Song by Paolo Conte

from the album Paris milonga
- Released: 1981
- Genre: Jazz
- Length: 3:15
- Label: RCA Italiana
- Songwriter: Paolo Conte
- Producer: Lilli Greco

Audio
- "Via con me" on YouTube

= Via con me =

"Via con Me", also known as "Via con Me (It's Wonderful)", is a 1981 Italian song composed and performed by Paolo Conte.

==Overview==
The song is considered one of Conte's signature songs. Although the album which included it, Paris milonga, did not sell very well at the time of its release, it later became a long-seller thanks to the song's popularity. The song's lyrics include some of Conte's major themes, such as life in a small town, existentialism, and desire to escape into the unknown.

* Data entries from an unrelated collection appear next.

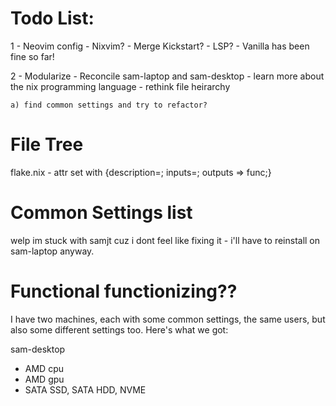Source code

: # Todo List:

1 - Neovim config
    - Nixvim?
    - Merge Kickstart?
    - LSP?
    - Vanilla has been fine so far!

2 - Modularize
    - Reconcile sam-laptop and sam-desktop
    - learn more about the nix programming language
    - rethink file heirarchy

    a) find common settings and try to refactor?


# File Tree
flake.nix - attr set with {description=; inputs=; outputs => func;}


# Common Settings list

welp im stuck with samjt cuz i dont feel like fixing it - i'll have to reinstall on sam-laptop anyway.


# Functional functionizing??

I have two machines, each with some common settings, the same users, but also some different settings too. Here's what we got:

sam-desktop
  - AMD cpu
  - AMD gpu
  - SATA SSD, SATA HDD, NVME 
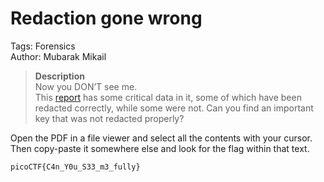 # Redaction gone wrong

Tags: Forensics<br>
Author: Mubarak Mikail

> **Description**<br>
Now you DON’T see me.<br>
This [report](https://artifacts.picoctf.net/c/264/Financial_Report_for_ABC_Labs.pdf) has some critical data in it, some of which have been redacted correctly, while some were not. Can you find an important key that was not redacted properly?

Open the PDF in a file viewer and select all the contents with your cursor.
Then copy-paste it somewhere else and look for the flag within that text.

`picoCTF{C4n_Y0u_S33_m3_fully}`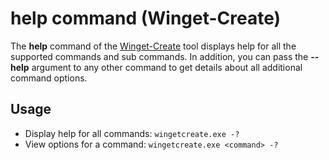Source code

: # help command (Winget-Create)

The **help** command of the [Winget-Create](../README.md) tool displays help for all the supported commands and sub commands. In addition, you can pass the **--help** argument to any other command to get details about all additional command options.

## Usage

* Display help for all commands: `wingetcreate.exe -?`
* View options for a command: `wingetcreate.exe <command> -?`

 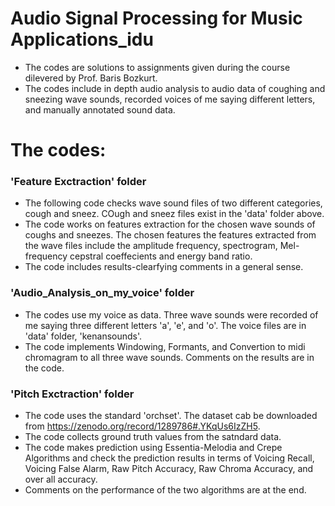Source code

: # Audio Signal Processing for Music Applications_idu
* The codes are solutions to assignments given during the course dilevered by Prof. Baris Bozkurt.
* The codes include in depth audio analysis to audio data of coughing and sneezing wave sounds, recorded voices of me saying different letters, and manually annotated sound data.

# The codes:
### 'Feature Exctraction' folder
* The following code checks wave sound files of two different categories, cough and sneez. COugh and sneez files exist in the 'data' folder above.
* The code works on features extraction for the chosen wave sounds of coughs and sneezes. The chosen features the features extracted from the wave files include the amplitude frequency, spectrogram, Mel-frequency cepstral coeffecients and energy band ratio.
* The code includes results-clearfying comments in a general sense.

### 'Audio_Analysis_on_my_voice' folder
* The codes use my voice as data. Three wave sounds were recorded of me saying three different letters 'a', 'e', and 'o'. The voice files are in 'data' folder, 'kenansounds'.
* The code implements Windowing, Formants, and Convertion to midi chromagram to all three wave sounds. Comments on the results are in the code.

### 'Pitch Exctraction' folder
* The code uses the standard 'orchset'. The dataset cab be downloaded from https://zenodo.org/record/1289786#.YKqUs6IzZH5.
* The code collects ground truth values from the satndard data.
* The code makes prediction using Essentia-Melodia and Crepe Algorithms and check the prediction results in terms of Voicing Recall, Voicing False Alarm, Raw Pitch Accuracy, Raw Chroma Accuracy, and over all accuracy.
*   Comments on the performance of the two algorithms are at the end.
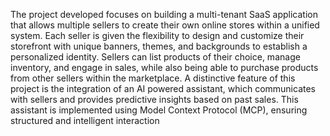 The project developed focuses on building a multi-tenant SaaS application that allows multiple sellers to create their own online stores within a unified system. Each seller is given the flexibility to design and customize their storefront with unique banners, themes, and backgrounds to establish a personalized identity. Sellers can list products of their choice, manage inventory, and engage in sales, while also being able to purchase products from other sellers within the marketplace. A distinctive feature of this project is the integration of an AI powered assistant, which communicates with sellers and provides predictive insights based on past sales. This assistant is implemented using Model Context Protocol (MCP), ensuring structured and intelligent interaction
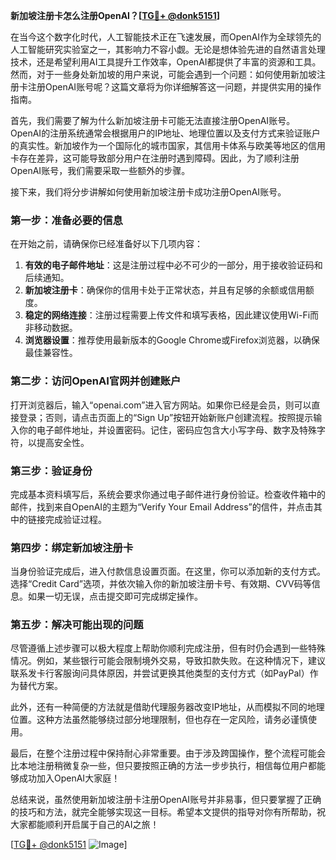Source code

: **新加坡注册卡怎么注册OpenAI？[[TG💪+ @donk5151](https://t.me/s/donk511)]**

在当今这个数字化时代，人工智能技术正在飞速发展，而OpenAI作为全球领先的人工智能研究实验室之一，其影响力不容小觑。无论是想体验先进的自然语言处理技术，还是希望利用AI工具提升工作效率，OpenAI都提供了丰富的资源和工具。然而，对于一些身处新加坡的用户来说，可能会遇到一个问题：如何使用新加坡注册卡注册OpenAI账号呢？这篇文章将为你详细解答这一问题，并提供实用的操作指南。

首先，我们需要了解为什么新加坡注册卡可能无法直接注册OpenAI账号。OpenAI的注册系统通常会根据用户的IP地址、地理位置以及支付方式来验证账户的真实性。新加坡作为一个国际化的城市国家，其信用卡体系与欧美等地区的信用卡存在差异，这可能导致部分用户在注册时遇到障碍。因此，为了顺利注册OpenAI账号，我们需要采取一些额外的步骤。

接下来，我们将分步讲解如何使用新加坡注册卡成功注册OpenAI账号。

### 第一步：准备必要的信息

在开始之前，请确保你已经准备好以下几项内容：

1. **有效的电子邮件地址**：这是注册过程中必不可少的一部分，用于接收验证码和后续通知。
2. **新加坡注册卡**：确保你的信用卡处于正常状态，并且有足够的余额或信用额度。
3. **稳定的网络连接**：注册过程需要上传文件和填写表格，因此建议使用Wi-Fi而非移动数据。
4. **浏览器设置**：推荐使用最新版本的Google Chrome或Firefox浏览器，以确保最佳兼容性。

### 第二步：访问OpenAI官网并创建账户

打开浏览器后，输入“openai.com”进入官方网站。如果你已经是会员，则可以直接登录；否则，请点击页面上的“Sign Up”按钮开始新账户创建流程。按照提示输入你的电子邮件地址，并设置密码。记住，密码应包含大小写字母、数字及特殊字符，以提高安全性。

### 第三步：验证身份

完成基本资料填写后，系统会要求你通过电子邮件进行身份验证。检查收件箱中的邮件，找到来自OpenAI的主题为“Verify Your Email Address”的信件，并点击其中的链接完成验证过程。

### 第四步：绑定新加坡注册卡

当身份验证完成后，进入付款信息设置页面。在这里，你可以添加新的支付方式。选择“Credit Card”选项，并依次输入你的新加坡注册卡号、有效期、CVV码等信息。如果一切无误，点击提交即可完成绑定操作。

### 第五步：解决可能出现的问题

尽管遵循上述步骤可以极大程度上帮助你顺利完成注册，但有时仍会遇到一些特殊情况。例如，某些银行可能会限制境外交易，导致扣款失败。在这种情况下，建议联系发卡行客服询问具体原因，并尝试更换其他类型的支付方式（如PayPal）作为替代方案。

此外，还有一种简便的方法就是借助代理服务器改变IP地址，从而模拟不同的地理位置。这种方法虽然能够绕过部分地理限制，但也存在一定风险，请务必谨慎使用。

最后，在整个注册过程中保持耐心非常重要。由于涉及跨国操作，整个流程可能会比本地注册稍微复杂一些，但只要按照正确的方法一步步执行，相信每位用户都能够成功加入OpenAI大家庭！

总结来说，虽然使用新加坡注册卡注册OpenAI账号并非易事，但只要掌握了正确的技巧和方法，就完全能够实现这一目标。希望本文提供的指导对你有所帮助，祝大家都能顺利开启属于自己的AI之旅！

[[TG💪+ @donk5151](https://t.me/s/donk5151) ![Image](https://i.postimg.cc/rwNCRYN7/Snipaste-2025-04-30-17-27-05.png)]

Cover versions of the song were recorded among others by Neri per Caso and Roberto Benigni, which included his version in his directorial debut film Tu mi turbi. The song was included in many other film soundtracks, notably Les Maris, les Femmes, les Amants (1989), French Kiss (1995), A Couch in New York (1996), Mostly Martha (2001), Welcome to Collinwood (2002), Marie and Bruce (2004), No Reservations (2007), Elvis and Anabelle (2007), SMS für Dich (2016) and Deep Water (2022), in which was performed on the piano by Ana de Armas. The Rai 3 television show Vieni via con me was named after it, and had "Via con me" as opening theme.